Auf die geltende Pauschale hatten sich die Konferenz der kantonalen Gesundheitsdirektorinnen und - direktoren (GDK) und die Einkaufsgemeinschaften der Versicherer zunächst bis Mitte Jahr und dann bis Ende September geeinigt. Auf eine Verlängerung bis Ende Jahr hätten sich die Tarifvertragspartner nicht mehr einigen können, schreibt die GDK in einer Mitteilung vom Montag.

Ab Anfang Oktober komme deshalb ein Tarif von 16.50 Franken zur Anwendung. Diese Vergütung sei nicht kostendeckend und dürfte viele Arztpraxen zum Ausstieg aus der Impfkampagne bewegen, warnt die GDK.

Der Vorstand der GDK empfiehlt deshalb den Kantonen, die Differenz von acht Franken zu decken. Der Entscheid obliege aber den einzelnen Kantonen. Viele Kantone sähen schon heute einen höheren Tarif für Impfungen in Arztpraxen vor.
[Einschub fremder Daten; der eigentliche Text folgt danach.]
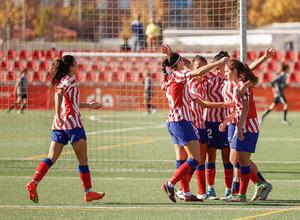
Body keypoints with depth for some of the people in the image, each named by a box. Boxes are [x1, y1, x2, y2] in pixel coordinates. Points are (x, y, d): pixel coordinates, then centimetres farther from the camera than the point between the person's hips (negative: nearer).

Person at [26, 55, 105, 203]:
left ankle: (33, 183, -17)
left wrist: (88, 105, 41)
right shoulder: (70, 80, -7)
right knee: (83, 159, 3)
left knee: (51, 158, 1)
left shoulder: (60, 82, 19)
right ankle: (88, 193, 9)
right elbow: (59, 94, -25)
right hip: (72, 122, -8)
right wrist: (58, 115, -32)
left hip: (59, 125, 8)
Das zeige, dass auch die geltende Pauschale von 24.50 Franken nicht kostendeckend sei.

Der finanzielle Aufwand für die Zusatzfinanzierung müsse den gesamtwirtschaftlichen Kosten gegenübergestellt werden, die ein Ausstieg vieler Arztpraxen aus der Impfkampagne nach sich ziehen würde, schreibt die GDK weiter. Denn die Arztpraxen seien und blieben ein wichtiger Pfeiler dieser Kampagne.